* [AIM] Copy the recorded data below line for line, leaving out the pictures.

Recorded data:
* BEGIN *
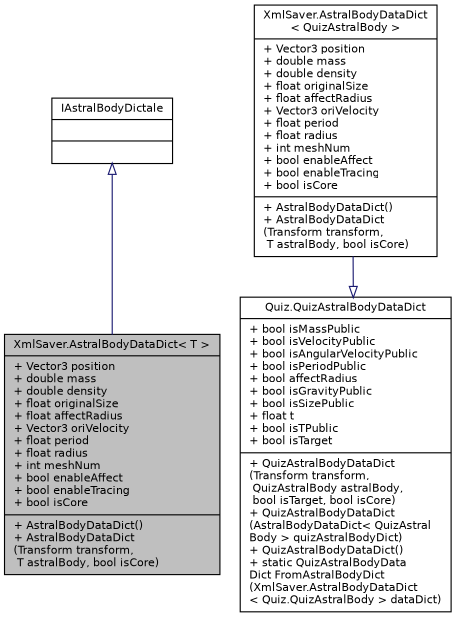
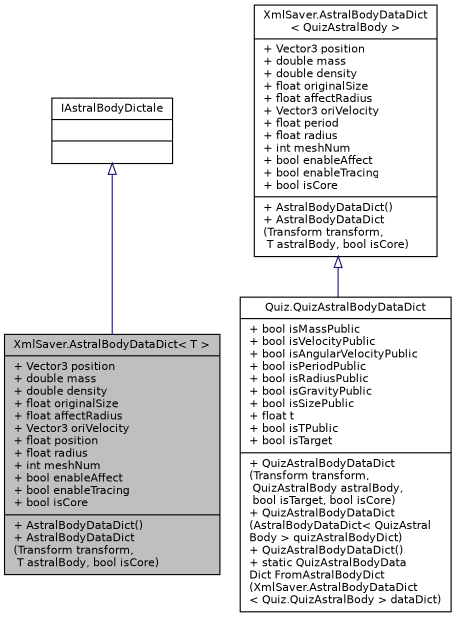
  digraph {
    node [color=black fillcolor=white fontname=Helvetica fontsize=10 shape=record style=filled]
    edge [arrowtail=onormal color=midnightblue dir=back fontname=Helvetica fontsize=10 labelfontname=Helvetica labelfontsize=10 style=solid]
-   n1 [fillcolor=grey75 fontcolor=black height=0.2 label="{XmlSaver.AstralBodyDataDict\< T \>\n|+ Vector3 position\l+ double mass\l+ double density\l+ float originalSize\l+ float affectRadius\l+ Vector3 oriVelocity\l+ float period\l+ float radius\l+ int meshNum\l+ bool enableAffect\l+ bool enableTracing\l+ bool isCore\l|+  AstralBodyDataDict()\l+  AstralBodyDataDict\l(Transform transform,\l T astralBody, bool isCore)\l}" width=0.4]
+   n1 [fillcolor=grey75 fontcolor=black height=0.2 label="{XmlSaver.AstralBodyDataDict\< T \>\n|+ Vector3 position\l+ double mass\l+ double density\l+ float originalSize\l+ float affectRadius\l+ Vector3 oriVelocity\l+ float position\l+ float radius\l+ int meshNum\l+ bool enableAffect\l+ bool enableTracing\l+ bool isCore\l|+  AstralBodyDataDict()\l+  AstralBodyDataDict\l(Transform transform,\l T astralBody, bool isCore)\l}" width=0.4]
    n2 [height=0.2 label="{XmlSaver.AstralBodyDataDict\l\< QuizAstralBody \>\n|+ Vector3 position\l+ double mass\l+ double density\l+ float originalSize\l+ float affectRadius\l+ Vector3 oriVelocity\l+ float period\l+ float radius\l+ int meshNum\l+ bool enableAffect\l+ bool enableTracing\l+ bool isCore\l|+  AstralBodyDataDict()\l+  AstralBodyDataDict\l(Transform transform,\l T astralBody, bool isCore)\l}" width=0.4]
-   n3 [height=0.2 label="{Quiz.QuizAstralBodyDataDict\n|+ bool isMassPublic\l+ bool isVelocityPublic\l+ bool isAngularVelocityPublic\l+ bool isPeriodPublic\l+ bool affectRadius\l+ bool isGravityPublic\l+ bool isSizePublic\l+ float t\l+ bool isTPublic\l+ bool isTarget\l|+  QuizAstralBodyDataDict\l(Transform transform,\l QuizAstralBody astralBody,\l bool isTarget, bool isCore)\l+  QuizAstralBodyDataDict\l(AstralBodyDataDict\< QuizAstral\lBody \> quizAstralBodyDict)\l+  QuizAstralBodyDataDict()\l+ static QuizAstralBodyData\lDict FromAstralBodyDict\l(XmlSaver.AstralBodyDataDict\l\< Quiz.QuizAstralBody \> dataDict)\l}" width=0.4]
+   n3 [height=0.2 label="{Quiz.QuizAstralBodyDataDict\n|+ bool isMassPublic\l+ bool isVelocityPublic\l+ bool isAngularVelocityPublic\l+ bool isPeriodPublic\l+ bool isRadiusPublic\l+ bool isGravityPublic\l+ bool isSizePublic\l+ float t\l+ bool isTPublic\l+ bool isTarget\l|+  QuizAstralBodyDataDict\l(Transform transform,\l QuizAstralBody astralBody,\l bool isTarget, bool isCore)\l+  QuizAstralBodyDataDict\l(AstralBodyDataDict\< QuizAstral\lBody \> quizAstralBodyDict)\l+  QuizAstralBodyDataDict()\l+ static QuizAstralBodyData\lDict FromAstralBodyDict\l(XmlSaver.AstralBodyDataDict\l\< Quiz.QuizAstralBody \> dataDict)\l}" width=0.4]
    n4 [height=0.2 label="{IAstralBodyDictale\n||}" width=0.4]
-   n3 -> n2
+   n2 -> n3
    n4 -> n1
  }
* END *
* [WRITTEN SOLUTION]
  digraph {
    node [color=black fillcolor=white fontname=Helvetica fontsize=10 shape=record style=filled]
    edge [arrowtail=onormal color=midnightblue dir=back fontname=Helvetica fontsize=10 labelfontname=Helvetica labelfontsize=10 style=solid]
-   n1 [fillcolor=grey75 fontcolor=black height=0.2 label="{XmlSaver.AstralBodyDataDict\< T \>\n|+ Vector3 position\l+ double mass\l+ double density\l+ float originalSize\l+ float affectRadius\l+ Vector3 oriVelocity\l+ float period\l+ float radius\l+ int meshNum\l+ bool enableAffect\l+ bool enableTracing\l+ bool isCore\l|+  AstralBodyDataDict()\l+  AstralBodyDataDict\l(Transform transform,\l T astralBody, bool isCore)\l}" width=0.4]
+   n1 [fillcolor=grey75 fontcolor=black height=0.2 label="{XmlSaver.AstralBodyDataDict\< T \>\n|+ Vector3 position\l+ double mass\l+ double density\l+ float originalSize\l+ float affectRadius\l+ Vector3 oriVelocity\l+ float position\l+ float radius\l+ int meshNum\l+ bool enableAffect\l+ bool enableTracing\l+ bool isCore\l|+  AstralBodyDataDict()\l+  AstralBodyDataDict\l(Transform transform,\l T astralBody, bool isCore)\l}" width=0.4]
    n2 [height=0.2 label="{XmlSaver.AstralBodyDataDict\l\< QuizAstralBody \>\n|+ Vector3 position\l+ double mass\l+ double density\l+ float originalSize\l+ float affectRadius\l+ Vector3 oriVelocity\l+ float period\l+ float radius\l+ int meshNum\l+ bool enableAffect\l+ bool enableTracing\l+ bool isCore\l|+  AstralBodyDataDict()\l+  AstralBodyDataDict\l(Transform transform,\l T astralBody, bool isCore)\l}" width=0.4]
-   n3 [height=0.2 label="{Quiz.QuizAstralBodyDataDict\n|+ bool isMassPublic\l+ bool isVelocityPublic\l+ bool isAngularVelocityPublic\l+ bool isPeriodPublic\l+ bool affectRadius\l+ bool isGravityPublic\l+ bool isSizePublic\l+ float t\l+ bool isTPublic\l+ bool isTarget\l|+  QuizAstralBodyDataDict\l(Transform transform,\l QuizAstralBody astralBody,\l bool isTarget, bool isCore)\l+  QuizAstralBodyDataDict\l(AstralBodyDataDict\< QuizAstral\lBody \> quizAstralBodyDict)\l+  QuizAstralBodyDataDict()\l+ static QuizAstralBodyData\lDict FromAstralBodyDict\l(XmlSaver.AstralBodyDataDict\l\< Quiz.QuizAstralBody \> dataDict)\l}" width=0.4]
+   n3 [height=0.2 label="{Quiz.QuizAstralBodyDataDict\n|+ bool isMassPublic\l+ bool isVelocityPublic\l+ bool isAngularVelocityPublic\l+ bool isPeriodPublic\l+ bool isRadiusPublic\l+ bool isGravityPublic\l+ bool isSizePublic\l+ float t\l+ bool isTPublic\l+ bool isTarget\l|+  QuizAstralBodyDataDict\l(Transform transform,\l QuizAstralBody astralBody,\l bool isTarget, bool isCore)\l+  QuizAstralBodyDataDict\l(AstralBodyDataDict\< QuizAstral\lBody \> quizAstralBodyDict)\l+  QuizAstralBodyDataDict()\l+ static QuizAstralBodyData\lDict FromAstralBodyDict\l(XmlSaver.AstralBodyDataDict\l\< Quiz.QuizAstralBody \> dataDict)\l}" width=0.4]
    n4 [height=0.2 label="{IAstralBodyDictale\n||}" width=0.4]
-   n3 -> n2
+   n2 -> n3
    n4 -> n1
  }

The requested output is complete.